A photosensitive resin composition comprising a soluble polyimide (A) represented by the formula (1) and a photobase generator (B) capable of generating an amino group by light irradiation.

(Wherein α is a tetravalent organic group, β is a divalent organic group having at least one carboxyl group, a is a tetravalent organic group, and b is a divalent organic group. X represents an integer of 1 or more, and y represents an integer of 0 or more)   The photosensitive resin composition is a negative photosensitive resin composition that can be developed with an alkaline aqueous solution by causing a difference in solubility and / or a difference in dissolution rate between an irradiated part and an unirradiated part by light irradiation and / or heating. The photosensitive resin composition according to claim 1, wherein the composition is a photosensitive resin composition.   3. The photosensitive resin according to claim 1, wherein the photobase generator (B) is a photobase generator capable of generating 1 to 4 amino groups from one molecule by light irradiation. Composition. The said photobase generator (B) is represented by Formula (2), The photosensitive resin composition in any one of Claims 1-3 characterized by the above-mentioned.

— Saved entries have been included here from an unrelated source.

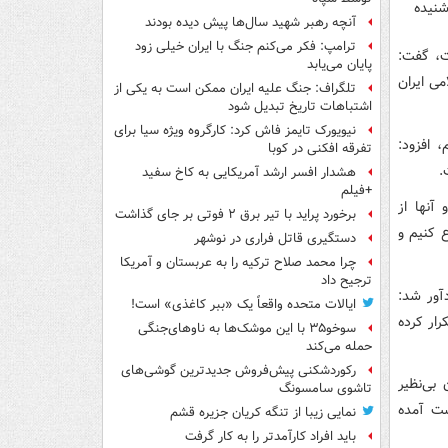
شنیده
آنچه رهبر شهید سال‌ها پیش دیده بودند
ترامپ: فکر می‌کنم جنگ با ایران خیلی زود
ست، گفت:
پایان می‌یابد
ی ایران
تلگراف: جنگ علیه ایران ممکن است به یکی از
اشتباهات تاریخ تبدیل شود
نیویورک تایمز فاش کرد: کارگروه ویژه سیا برای
 افزود:
تفرقه افکنی در کوبا
.
هشدار افسر ارشد آمریکایی به کاخ سفید
+فیلم
 آنها از
برخورد پراید با تیر برق ۲ فوتی بر جای گذاشت
 کنیم و
دستگیری قاتل فراری در نوشهر
چرا محمد صلاح ترکیه را به عربستان و آمریکا
ترجیح داد
آور شد:
ایالات متحده واقعاً یک «ببر کاغذی» است!
رار کرده
سوخو۳۵ با این موشک‌ها به ناوهای‌جنگی
حمله می‌کند
رکوردشکنی پیش‌فروش جدیدترین گوشی‌های
بی‌نظیر
تاشوی سامسونگ
ست آمده
نمایی زیبا از تنگه کریان جزیره قشم
باید افراد کارآمدتر را به کار گرفت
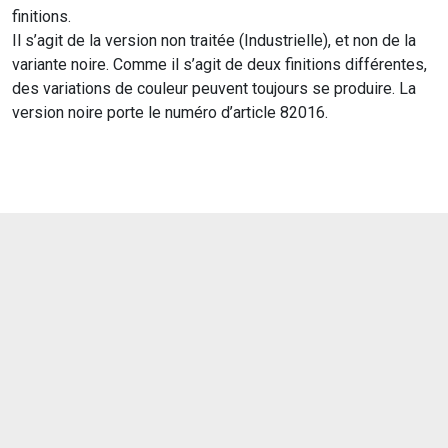
finitions.
Il s’agit de la version non traitée (Industrielle), et non de la
variante noire. Comme il s’agit de deux finitions différentes,
des variations de couleur peuvent toujours se produire. La
version noire porte le numéro d’article 82016.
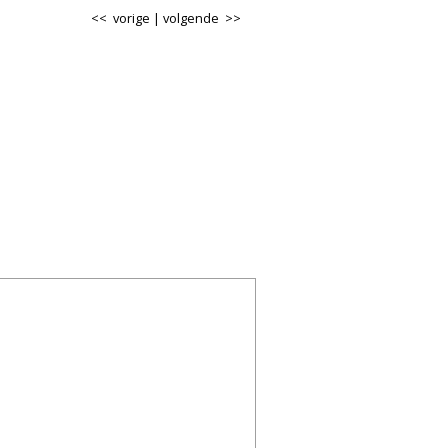
<< vorige
|
volgende >>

(In the formula, the organic group D is a monovalent to tetravalent organic group, R ¹ is a divalent organic group, R ² and R ³ are each a monovalent organic group, and at least R ² and R ³ One represents an aromatic group, m is 0 or 1, and when m is 0, the organic group of D is not an aromatic group, n is an integer of 1 to 4, and a plurality of R ¹ , R ² and R ³ may be the same or different.   The photosensitive resin composition according to any one of claims 1 to 4, wherein the divalent organic group represented by b in the formula (1) is a divalent organic group having a siloxane skeleton. . The soluble polyimide (A) can be crosslinked only by light irradiation or by light irradiation in the presence of a functional group that can be crosslinked by light irradiation and heating, or an amine derived from the photobase generator (B), or by light irradiation and The photosensitive resin composition according to any one of claims 1 to 5, which has a terminal structure W having a functional group capable of being crosslinked by heating, and is represented by the formula (3).

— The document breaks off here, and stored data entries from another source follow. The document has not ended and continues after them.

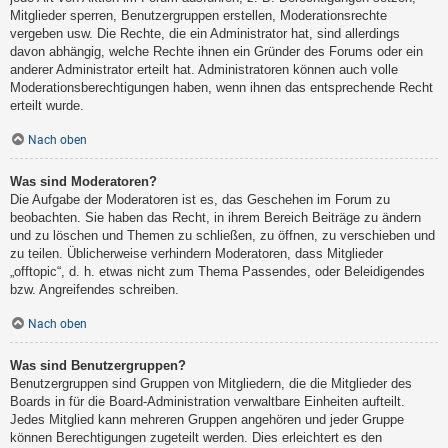
Mitglieder sperren, Benutzergruppen erstellen, Moderationsrechte
vergeben usw. Die Rechte, die ein Administrator hat, sind allerdings
davon abhängig, welche Rechte ihnen ein Gründer des Forums oder ein
anderer Administrator erteilt hat. Administratoren können auch volle
Moderationsberechtigungen haben, wenn ihnen das entsprechende Recht
erteilt wurde.
Nach oben
Was sind Moderatoren?
Die Aufgabe der Moderatoren ist es, das Geschehen im Forum zu
beobachten. Sie haben das Recht, in ihrem Bereich Beiträge zu ändern
und zu löschen und Themen zu schließen, zu öffnen, zu verschieben und
zu teilen. Üblicherweise verhindern Moderatoren, dass Mitglieder
„offtopic“, d. h. etwas nicht zum Thema Passendes, oder Beleidigendes
bzw. Angreifendes schreiben.
Nach oben
Was sind Benutzergruppen?
Benutzergruppen sind Gruppen von Mitgliedern, die die Mitglieder des
Boards in für die Board-Administration verwaltbare Einheiten aufteilt.
Jedes Mitglied kann mehreren Gruppen angehören und jeder Gruppe
können Berechtigungen zugeteilt werden. Dies erleichtert es den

(Α, β, a, b, x, and y in the formula are the same as those in the formula (1).)   The photosensitive resin composition according to any one of claims 1 to 6, wherein the photosensitive resin composition further contains a photosensitizer (C).   The photosensitive resin composition according to any one of claims 1 to 7, wherein the photosensitive resin composition further contains an amidation catalyst (D).   Using the photosensitive resin composition according to any one of claims 1 to 8, a step of forming a resin composition layer on a substrate having at least wiring, and pattern exposure to the resin composition layer And a step of developing the resin composition layer after the pattern exposure using an alkaline aqueous solution.   A circuit board obtained by the method according to claim 9.   A substrate obtained by exposing and developing the photosensitive resin composition according to any one of claims 1 to 8, which is formed on the substrate so as to cover the wiring and a substrate having wiring. A circuit board comprising: a coverlay comprising:   A film comprising the photosensitive resin composition according to any one of claims 1 to 8.   A laminated film comprising: a carrier film; and the film according to claim 12 provided on the carrier film.   The laminated film according to claim 13, further comprising a cover film formed on the film.